**WHAT TO WORK ON:**
a – In the Kowloon Tong trip account, at which station does the writer change trains?
b – Pick up the Kowloon Tong trip account after its final sentence and keep it going.

**EXCERPT TO READ:**

== Segment start ==

Women’s Political Participation Summit At City University, Kowloon Tong

How did I get here?

Kings and the Rockstar drop me off at Admiralty station, from where it’s about 4 stops to Mong Kok, cross the platform/ change trains, another couple stops to Kowloon Tong. It’s early afternoon Saturday, and the trains are packed; possibly more so than when I venture along a similar (albeit shorter) route in search of Rockstar’s school supplies in Jordan work day lunchtime

(Reflection in the Mong Kok train doors)

I don’t think I’ve ever taken the MTR to this part of Hong Kong / Kowloon. On the train a guy, deep in very loud Cantonese conversation with another guy, coughs. The woman in front of him (who looks to me to be also a Hong Kong local) frowns and discreetly moves away.

Beside me 2 couples who look to be in their late 30s/ early 40s speak quietly in Putonghua.

== Segment end ==

**DATA:**
== Segment start ==

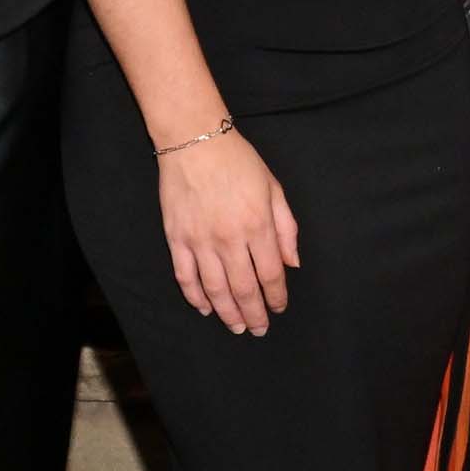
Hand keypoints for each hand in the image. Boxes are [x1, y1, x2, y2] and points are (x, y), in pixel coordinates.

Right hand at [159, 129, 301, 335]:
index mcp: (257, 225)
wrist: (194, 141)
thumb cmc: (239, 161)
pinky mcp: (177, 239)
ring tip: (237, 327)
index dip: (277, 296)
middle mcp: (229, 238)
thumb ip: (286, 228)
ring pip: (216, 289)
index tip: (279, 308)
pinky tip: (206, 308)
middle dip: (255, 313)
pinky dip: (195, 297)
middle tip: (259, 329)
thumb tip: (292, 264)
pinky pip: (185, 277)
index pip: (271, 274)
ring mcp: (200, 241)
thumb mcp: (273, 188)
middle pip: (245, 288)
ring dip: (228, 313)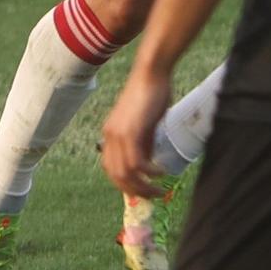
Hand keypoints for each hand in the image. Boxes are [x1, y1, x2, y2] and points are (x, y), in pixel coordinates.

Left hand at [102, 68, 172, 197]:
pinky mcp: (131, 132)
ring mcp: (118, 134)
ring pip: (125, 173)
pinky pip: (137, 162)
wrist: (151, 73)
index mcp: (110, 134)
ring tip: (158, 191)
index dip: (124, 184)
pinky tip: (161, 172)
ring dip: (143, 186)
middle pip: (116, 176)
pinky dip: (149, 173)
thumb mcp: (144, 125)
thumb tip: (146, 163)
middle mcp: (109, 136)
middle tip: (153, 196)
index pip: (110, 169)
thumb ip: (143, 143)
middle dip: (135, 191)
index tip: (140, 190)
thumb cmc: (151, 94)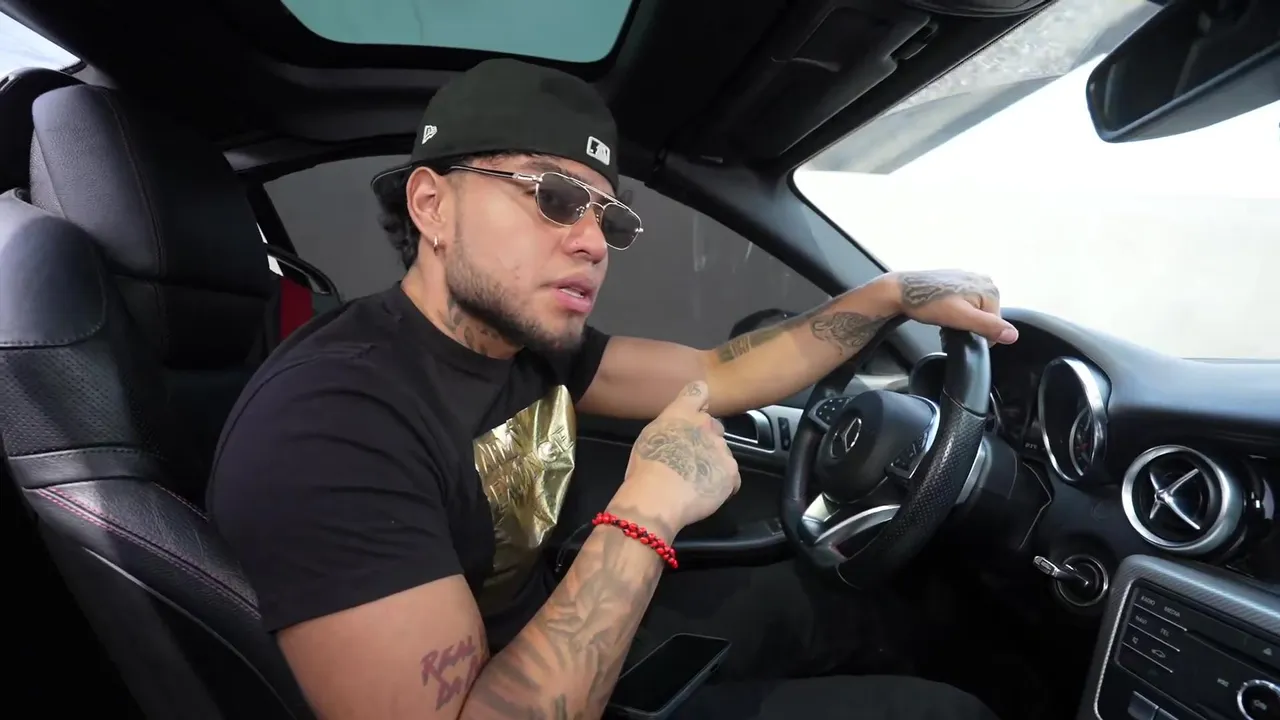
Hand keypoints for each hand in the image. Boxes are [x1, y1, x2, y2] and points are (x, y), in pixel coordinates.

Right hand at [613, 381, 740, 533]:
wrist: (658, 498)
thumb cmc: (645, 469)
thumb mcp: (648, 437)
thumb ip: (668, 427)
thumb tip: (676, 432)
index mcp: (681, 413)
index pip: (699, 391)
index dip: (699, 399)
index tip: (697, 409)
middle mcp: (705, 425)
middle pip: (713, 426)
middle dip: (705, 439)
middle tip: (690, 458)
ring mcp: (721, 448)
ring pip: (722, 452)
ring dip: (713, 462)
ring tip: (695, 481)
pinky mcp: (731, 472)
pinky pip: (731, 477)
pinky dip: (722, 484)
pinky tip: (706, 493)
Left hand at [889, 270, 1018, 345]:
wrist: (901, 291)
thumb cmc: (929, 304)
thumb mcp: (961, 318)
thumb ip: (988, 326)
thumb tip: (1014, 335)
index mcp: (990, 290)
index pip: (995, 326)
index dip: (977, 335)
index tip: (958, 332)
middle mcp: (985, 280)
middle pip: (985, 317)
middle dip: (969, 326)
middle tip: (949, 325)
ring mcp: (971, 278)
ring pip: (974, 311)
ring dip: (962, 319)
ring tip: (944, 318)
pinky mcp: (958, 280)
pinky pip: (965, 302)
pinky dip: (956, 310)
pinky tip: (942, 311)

== Segment end ==

**ANSWERS TO THE EXERCISE:**
a – Mong Kok.

b –
Filling the opposite seats are a half doz strapping, tanned Asian teenagers – 2 boys and 4 girls – all speaking English with a heavy American accent.

Walking thru Festival Walk to City U

From train to Festival Walk to City U is clearly marked, the one time I miss a sign because of the crowd, Customer Enquiries in the mall points me in the right direction in polite English. Turning to leave, I look back. The same two girls behind the counter are rattling off various Cantonese directions to various shops/restaurants like rapid machine gun fire to a fast-moving line of shoppers.

Aiming to attend just the second half when Elizabeth Wong is speaking, I instead arrive before the break in time to catch Hong Kong Deputy, The National People’s Congress of the People’s Republic of China Ms Ko Po-ling, but still miss Executive Council Member Ms Anna Wu and Cambodian Parliament Member Ms Mu Sochua’s segments, as well as the opening remarks.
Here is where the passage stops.